No need to be rude. Look, I know JS likes to do things in ugly ways. It has great strength in the consistency of its syntax. That's cool. But by the time you say the word "just" you're being ignorant.


> No need to be rude.

The statement was not intended to be rude and I'm sorry you took it this way, it was merely intended to be factual: you seem unhappy with javascript's core syntactic elements, you should use something else because they're not going to be changed.

> Look, I know JS likes to do things in ugly ways.

Uh... ok, whatever.

> But by the time you say the word "just" you're being ignorant.

Ignorant of what, of you trying to work around javascript's syntax in javascript for debatable reasons of personal aesthetics? No, I think I got that now, I was originally mistaken indeed in that I thought you were looking for an improvement to the language, not "fixing" an irrelevant syntactic pet peeve.


The statement was not intended to be rude

It comes off as a euphemism for much shorter phrase. Perhaps you didn't intend to be rude, but you failed to be polite.

Ignorant of what

(Exactly.) You've made assumptions and pinned them to me. I'd set you straight but I don't actually want to continue this conversation. Sorry it didn't work out.


> Perhaps you didn't intend to be rude, but you failed to be polite.

Considering your messages seem to be about misleading and avoiding spelling out your issues more than conversing, I had (and have) no reason to go out of my way to be polite.

> I'd set you straight but I don't actually want to continue this conversation.

And now you're plain and simply lying. You never intended to set anything straight (or you'd have done this in your previous comment instead of going for the pithy implication) and never intended this to be a discussion.

> Sorry it didn't work out.

It's not a relation, there's no "working out" to do.


The most interesting part to me is the "generator function", which basically allows for cooperative scheduling.
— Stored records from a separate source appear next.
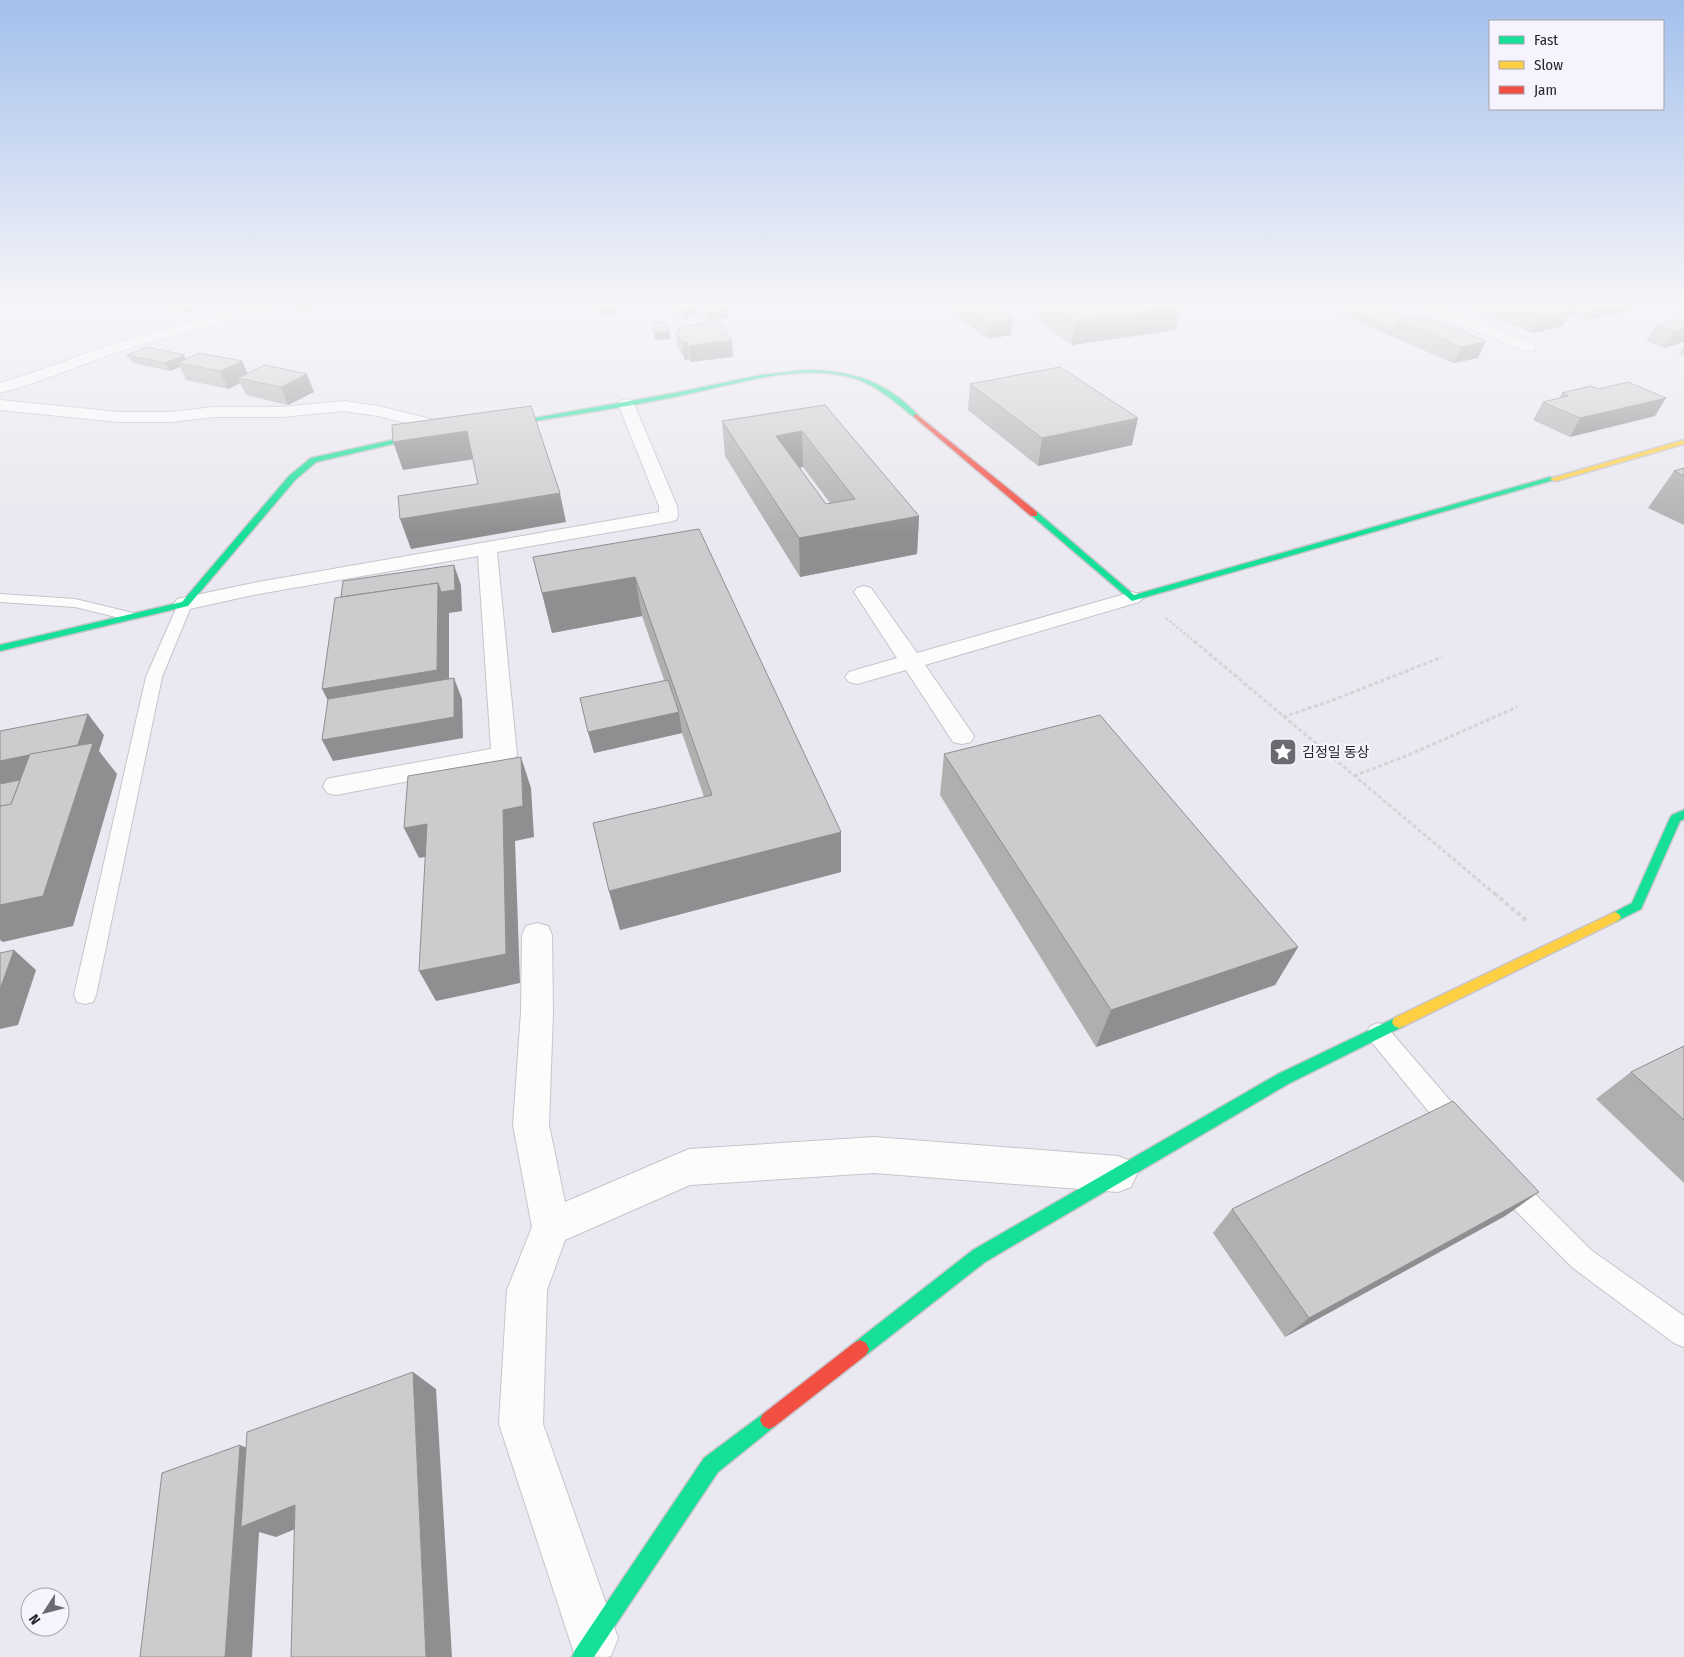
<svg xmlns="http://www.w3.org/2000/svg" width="1684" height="1657" font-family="'Fira Sans Condensed','Noto Sans KR',sans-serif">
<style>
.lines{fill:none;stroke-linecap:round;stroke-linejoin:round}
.lane-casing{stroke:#c7c5cb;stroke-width:2}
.street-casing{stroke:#c7c5cb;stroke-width:2}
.fast-casing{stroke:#c7c5cb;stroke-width:3}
.slow-casing{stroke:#c7c5cb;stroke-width:3}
.jam-casing{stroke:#c7c5cb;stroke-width:3}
.path-far3{stroke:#d5d4d6;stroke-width:2;stroke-dasharray:2 1;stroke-linecap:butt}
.path-far2{stroke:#d5d4d6;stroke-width:2.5;stroke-dasharray:2.5 2;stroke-linecap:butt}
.path-far1{stroke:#d5d4d6;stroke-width:3;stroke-dasharray:4 2.5;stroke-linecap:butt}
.path{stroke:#d5d4d6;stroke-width:4;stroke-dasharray:4.5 3;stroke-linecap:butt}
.lane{fill:#fcfcfd;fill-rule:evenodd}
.street{fill:#fcfcfd;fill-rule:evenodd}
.fast{fill:#16e098;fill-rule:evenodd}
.slow{fill:#ffcf43;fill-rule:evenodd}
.jam{fill:#f24e42;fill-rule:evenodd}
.wall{fill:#b0afb0;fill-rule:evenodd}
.shaded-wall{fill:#908e90}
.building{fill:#cdcbcd;stroke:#908e90;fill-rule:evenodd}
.labels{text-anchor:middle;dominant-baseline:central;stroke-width:4.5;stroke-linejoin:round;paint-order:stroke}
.poi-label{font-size:14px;fill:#27262b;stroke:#f6f3fe;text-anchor:start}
</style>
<rect width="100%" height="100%" fill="#eae8f0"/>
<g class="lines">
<!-- lane casing -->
<g class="lane-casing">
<g id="lane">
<polygon points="0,594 75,599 133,613 135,616 133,619 128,620 75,607 0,602"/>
<polygon points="185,600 190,601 192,604 162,677 96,995 93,1002 85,1004 77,1002 74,995 146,677 178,604 180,601"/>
<polygon points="1378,1023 1386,1026 1465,1118 1468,1126 1465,1134 1456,1138 1447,1134 1370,1040 1367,1033 1370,1026"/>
<polygon points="1507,1171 1516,1175 1591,1250 1684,1316 1684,1347 1674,1343 1573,1268 1498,1193 1494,1184 1498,1175"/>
</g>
</g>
<!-- street casing -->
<g class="street-casing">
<g id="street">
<path d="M267,303H289L288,306C236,319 184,332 133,347C88,361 46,381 0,393V383C42,371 81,354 123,341C170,327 219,316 267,303Z"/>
<polygon points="1412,303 1430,303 1534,344 1536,347 1534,350 1524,350 1413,306"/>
<polygon points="626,399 632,401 634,404 677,506 678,516 676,520 669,522 497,552 517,755 513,761 336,795 327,793 323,786 327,779 336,777 491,749 478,556 253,595 185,610 177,609 174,604 177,599 253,583 659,512 659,506 618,404 620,401"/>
<polygon points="0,400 119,412 170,412 214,407 281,407 344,401 378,406 431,419 451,430 453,434 451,438 445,439 419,426 378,416 344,411 281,417 214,417 170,422 119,422 0,410"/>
<polygon points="864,586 871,588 917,653 1132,592 1139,594 1143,598 1139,602 925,665 974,736 971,742 962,744 953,742 906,670 857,684 849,682 845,677 849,672 897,658 854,592 857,588"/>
<polygon points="537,923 548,926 552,935 553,1012 549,1125 565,1202 689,1149 874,1137 1118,1156 1131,1161 1137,1174 1131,1187 1118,1192 874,1173 690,1185 565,1240 547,1290 543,1424 618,1638 611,1656 607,1657 575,1656 499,1424 507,1290 532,1227 513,1125 521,1012 522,935 526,926"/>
</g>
</g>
<!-- fast casing -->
<g class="fast-casing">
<g id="fast">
<path d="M806,370C853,371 886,381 919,416L914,417C895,402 874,383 850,377C792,363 730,386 674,397C616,409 557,417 498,427L495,425L675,393L761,375Z"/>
<polygon points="429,434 432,436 431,437 397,443 316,462 295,480 188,606 0,651 0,645 182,602 289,476 311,458 397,439"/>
<polygon points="1550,477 1557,479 1132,601 1030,514 1037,512 1134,595"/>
<polygon points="1684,810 1684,819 1680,821 1641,909 1615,922 1611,920 1609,917 1611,914 1632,903 1670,818 1672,815"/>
<polygon points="1399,1016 1404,1018 1406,1022 1404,1026 1288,1084 985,1262 866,1355 860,1358 854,1355 851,1349 854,1343 973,1250 1278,1074"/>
<polygon points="769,1411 775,1414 778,1420 775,1426 718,1472 594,1657 572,1657 575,1650 704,1458 763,1414"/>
</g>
</g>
<!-- slow casing -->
<g class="slow-casing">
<g id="slow">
<polygon points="1684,440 1684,444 1556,481 1549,479"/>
<polygon points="1615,912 1619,914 1621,917 1619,920 1404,1026 1399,1028 1394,1026 1392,1022 1394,1018"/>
</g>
</g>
<!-- jam casing -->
<g class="jam-casing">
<g id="jam">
<polygon points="916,414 1037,512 1037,516 1031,516 914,417 914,415"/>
<polygon points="860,1340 866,1343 869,1349 866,1355 775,1426 769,1429 763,1426 760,1420 763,1414 854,1343"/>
</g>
</g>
<!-- path-far3 -->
<polyline class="path-far3" points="242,368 258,370"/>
<!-- path-far2 -->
<polyline class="path-far2" points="1166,618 1195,642"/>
<!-- path-far1 -->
<g class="path-far1">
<polyline points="1194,641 1495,894"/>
<polyline points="1283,717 1336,699 1442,657"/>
<polyline points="1354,776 1411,754 1517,707"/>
</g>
<!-- path -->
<polyline class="path" points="1494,893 1527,921"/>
<!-- lane -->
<use href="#lane" class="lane"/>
<!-- street -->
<use href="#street" class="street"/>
<!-- fast -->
<use href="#fast" class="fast"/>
<!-- slow -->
<use href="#slow" class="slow"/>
<!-- jam -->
<use href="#jam" class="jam"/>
</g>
<!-- wall -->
<g class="wall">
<polygon points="159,303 196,303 198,308 184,313 162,309"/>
<polygon points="285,303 313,303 315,309 301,313 286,305"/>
<polygon points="531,303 561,303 553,307"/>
<polygon points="589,303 614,303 618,305 620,313 606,317 590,309"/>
<polygon points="952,303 990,303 1013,319 1011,335 988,339 951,312"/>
<polygon points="1040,303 1177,303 1182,306 1176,330 1072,345 1038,321"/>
<polygon points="1477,303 1552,303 1561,307 1563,303 1651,303 1650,306 1588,320 1569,314 1563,326 1532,333 1474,310"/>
<polygon points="669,305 696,307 697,315 685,319 670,313"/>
<polygon points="1342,306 1407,318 1422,315 1478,358 1453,363 1340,314"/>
<polygon points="702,309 729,317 710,321 703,317"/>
<polygon points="1684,318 1684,342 1664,348 1646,341 1656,325"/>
<polygon points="678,327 733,357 691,362 689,359 685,360 678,348 676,332 678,331"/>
<polygon points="1684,346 1684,356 1679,354"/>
<polygon points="127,355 186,359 247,373 314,392 288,405 246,395 240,383 228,389 186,380 180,367 170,371 132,363"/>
<polygon points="970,384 1132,445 1038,466 968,410"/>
<polygon points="1562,393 1655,416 1570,437 1533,420 1543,402 1559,398"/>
<path d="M825,405L919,516L917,554L800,577L725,456L722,421ZM803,467L830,503L826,504L800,468Z"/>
<polygon points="1684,468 1684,525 1648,508 1674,471"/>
<polygon points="699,529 841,872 620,930 609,891 704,797 682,733 594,753 588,732 664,680 642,616 552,633 542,593"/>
<polygon points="944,754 1298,947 1275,985 1096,1047 940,795"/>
<polygon points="1684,1046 1684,1183 1596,1099 1631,1072"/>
<polygon points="1539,1192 1505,1216 1285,1337 1213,1233 1232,1209"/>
</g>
<!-- shaded-wall -->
<g class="shaded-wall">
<polygon points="186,303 196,303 198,308 184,313 180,305"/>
<polygon points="304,303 313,303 315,309 301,313 298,305"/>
<polygon points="552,303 561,303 553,307"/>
<polygon points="1601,303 1651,303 1650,306 1588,320 1597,304"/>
<polygon points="618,305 620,313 606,317 604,309"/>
<polygon points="1182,306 1176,330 1072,345 1076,321"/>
<polygon points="696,307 697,315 685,319 684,311"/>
<polygon points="728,309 729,317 710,321 709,313"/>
<polygon points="1571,310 1563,326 1532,333 1541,316"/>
<polygon points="1013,319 1011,335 988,339 990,323"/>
<polygon points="1684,328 1684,342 1664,348 1674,331"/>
<polygon points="669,331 670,339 655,340 654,332"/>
<polygon points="732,340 733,357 691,362 689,346"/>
<polygon points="1486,341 1478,358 1453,363 1461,347"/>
<polygon points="687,342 689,359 685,360 683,343"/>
<polygon points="184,355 188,363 178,363 180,367 170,371 165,363"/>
<polygon points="242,361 250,379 238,378 240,383 228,389 220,371"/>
<polygon points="307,374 314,392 288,405 281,387"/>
<polygon points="1666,398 1655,416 1570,437 1580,418"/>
<polygon points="1138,418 1132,445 1038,466 1042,438"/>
<polygon points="467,431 475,459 403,470 393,442"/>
<polygon points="802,431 803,467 778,472 776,436"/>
<polygon points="560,493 566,522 411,549 400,519"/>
<polygon points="919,516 917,554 800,577 799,538"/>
<polygon points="454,565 461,585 462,611 449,613 449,701 338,720 322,689 438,583"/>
<polygon points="635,577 642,616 552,633 542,593"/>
<polygon points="454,678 462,699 463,738 333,761 322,740"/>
<polygon points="679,712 682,733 594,753 588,732"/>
<polygon points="88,714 104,735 99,751 117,774 73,926 3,942 0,940 0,761"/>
<polygon points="521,757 531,788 534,837 515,841 520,983 436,1001 419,971 503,810"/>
<polygon points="427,824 442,854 419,858 404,828"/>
<polygon points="841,832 841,872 620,930 609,891"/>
<polygon points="1298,947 1275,985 1096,1047 1111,1010"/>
<polygon points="14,950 36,970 18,1025 0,1029 0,989"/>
<polygon points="1539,1192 1505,1216 1285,1337 1309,1318"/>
<polygon points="413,1372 436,1389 452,1657 426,1657"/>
<polygon points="240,1445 263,1455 295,1505 327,1516 276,1537 259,1532 252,1657 225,1657"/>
</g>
<!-- building -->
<g class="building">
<polygon points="170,303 186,303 180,305"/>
<polygon points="593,303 614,303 618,305 604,309"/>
<polygon points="675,303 686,303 696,307 684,311 669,305"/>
<polygon points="962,303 990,303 1013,319 990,323"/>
<polygon points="1050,303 1177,303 1182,306 1076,321"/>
<polygon points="1358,303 1371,303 1407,318 1398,320 1394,328 1342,306"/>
<polygon points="1506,303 1552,303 1571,310 1541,316"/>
<polygon points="721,305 728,309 709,313 702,309"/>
<polygon points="1422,315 1486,341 1461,347 1398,320"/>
<polygon points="1684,318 1684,328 1674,331 1656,325"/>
<polygon points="666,322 669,331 654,332 652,323"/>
<polygon points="719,322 732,340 689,346 687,342 683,343 676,332 680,331 678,327"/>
<polygon points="147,347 184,355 165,363 127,355"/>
<polygon points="199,353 242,361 220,371 178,363"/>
<polygon points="265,365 307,374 281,387 238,378"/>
<polygon points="1060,367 1138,418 1042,438 970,384"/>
<polygon points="1628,382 1666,398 1580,418 1543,402 1568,396 1562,393 1591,386 1598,389"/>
<path d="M825,405L919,516L799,538L722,421ZM802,431L855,499L826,504L776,436Z"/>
<polygon points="531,406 560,493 400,519 398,496 478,484 467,431 393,442 392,425"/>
<polygon points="1684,468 1684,476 1674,471"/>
<polygon points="699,529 841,832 609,891 593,823 712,795 635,577 542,593 533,557"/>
<polygon points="454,565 455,590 441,592 438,583 341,597 343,581"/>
<polygon points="438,583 437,670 322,689 335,598"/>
<polygon points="454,678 454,717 322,740 328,699"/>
<polygon points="668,680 679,712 588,732 580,698"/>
<polygon points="88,714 78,745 0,761 0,731"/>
<polygon points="1100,715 1298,947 1111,1010 944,754"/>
<polygon points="93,743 43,896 0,905 0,806 11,804 30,754"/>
<polygon points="521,757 523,806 503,810 506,954 419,971 427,824 404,828 408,776"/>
<polygon points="20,780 11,804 0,806 0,784"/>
<polygon points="14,950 0,989 0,953"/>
<polygon points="1684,1046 1684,1120 1631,1072"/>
<polygon points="1453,1101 1539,1192 1309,1318 1232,1209"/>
<polygon points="413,1372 426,1657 291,1657 295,1505 241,1527 247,1432"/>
<polygon points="240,1445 225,1657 140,1657 162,1473"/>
</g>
<!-- sky -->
<linearGradient id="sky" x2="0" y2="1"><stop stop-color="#a3c0ec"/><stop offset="0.57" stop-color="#f6f5f8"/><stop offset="1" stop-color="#f6f5f8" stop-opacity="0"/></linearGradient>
<rect width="1684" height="535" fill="url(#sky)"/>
<!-- icons -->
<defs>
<g id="sight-square" transform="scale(1.4375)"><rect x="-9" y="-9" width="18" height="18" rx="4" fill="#6b6a70" stroke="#f6f3fe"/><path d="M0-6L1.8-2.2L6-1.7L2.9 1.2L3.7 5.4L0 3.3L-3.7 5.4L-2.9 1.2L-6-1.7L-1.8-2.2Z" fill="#fff"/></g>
</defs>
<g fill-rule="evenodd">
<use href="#sight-square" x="1283" y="752"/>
</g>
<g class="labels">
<!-- poi labels -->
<g class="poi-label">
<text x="1302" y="752">김정일 동상</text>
</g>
</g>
<!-- legend -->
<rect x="1489" y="20" width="175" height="90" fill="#f6f3fe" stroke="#a3a1aa"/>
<rect x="1499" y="36" width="25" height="8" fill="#16e098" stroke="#a3a1aa"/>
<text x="1534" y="45" font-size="15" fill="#27262b">Fast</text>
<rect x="1499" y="61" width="25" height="8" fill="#ffcf43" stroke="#a3a1aa"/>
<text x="1534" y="70" font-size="15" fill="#27262b">Slow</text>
<rect x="1499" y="86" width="25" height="8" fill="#f24e42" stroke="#a3a1aa"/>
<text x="1534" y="95" font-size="15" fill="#27262b">Jam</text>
<!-- north arrow -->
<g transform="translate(45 1612) rotate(234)"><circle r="24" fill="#f6f3fe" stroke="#a3a1aa"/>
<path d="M0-4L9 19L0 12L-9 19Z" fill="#6b6a70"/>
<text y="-8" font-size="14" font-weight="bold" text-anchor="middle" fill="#27262b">N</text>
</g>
</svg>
This would put an end to spaghetti callbacks when doing blocking I/O operations. Very similar to EM-Synchrony for EventMachine/Ruby and (I guess) Inline Callbacks in Twisted/Python.

This and the new module would be a blast for Node.JS !


and (I guess) Inline Callbacks in Twisted/Python

Python has had real generators (using the yield keyword) for a long time... See http://www.python.org/dev/peps/pep-0255/ .


Python has been having coroutine based, cooperative scheduled I/O for a long time.. go read about gevent and eventlet.


CoffeeScript is popular and there is Dart. Instead of using another language and translate to JavaScript, what are the hindrances to improve JavaScript so that the "bad parts" are removed? Maybe a 'half-clean' break from existing javaScript? Sorry for my ignorance.


There's a very high interia, as there are at least 5 major implementations still being developped (MSIE's Chakra, Mozilla's SpiderMonkey, Google's V8, Apple/Webkit's JavaScriptCore and Opera's Carakan).

Work has not stopped, but it's basically about cat-herding, and each player does his own additions. As an example, Mozilla has kept working on core Javascript with "internal" versions:

1.6 added Array Extras and String and Array generics (array extras have since then been adopted by everybody else) as well as E4X (literal XML syntax in JS) and a `for each` loop.

1.7 added generators and iterators, array comprehensions (listcomps), let definitions, statements and expressions and destructuring assignments

1.8 added a function shorthand (function (foo) { return bar; } => function (foo) bar), generator comprehensions (lazy listcomps) and two missing array extras (left and right folds)

1.8.1 and 1.8.5 mostly added ES5 and draft APIs (e.g. the Object.* stuff and the Proxy type)


You can already remove a bunch of the bad parts via "use strict".


64-bit integers and bitwise operations together with default arguments and destructuring would solve just about everything.


I cannot rightly comprehend what problems one must be having if the solution is a wider bit width and variable assignment sugar.


Does anyone know if this will get implemented into ActionScript? I want let so much.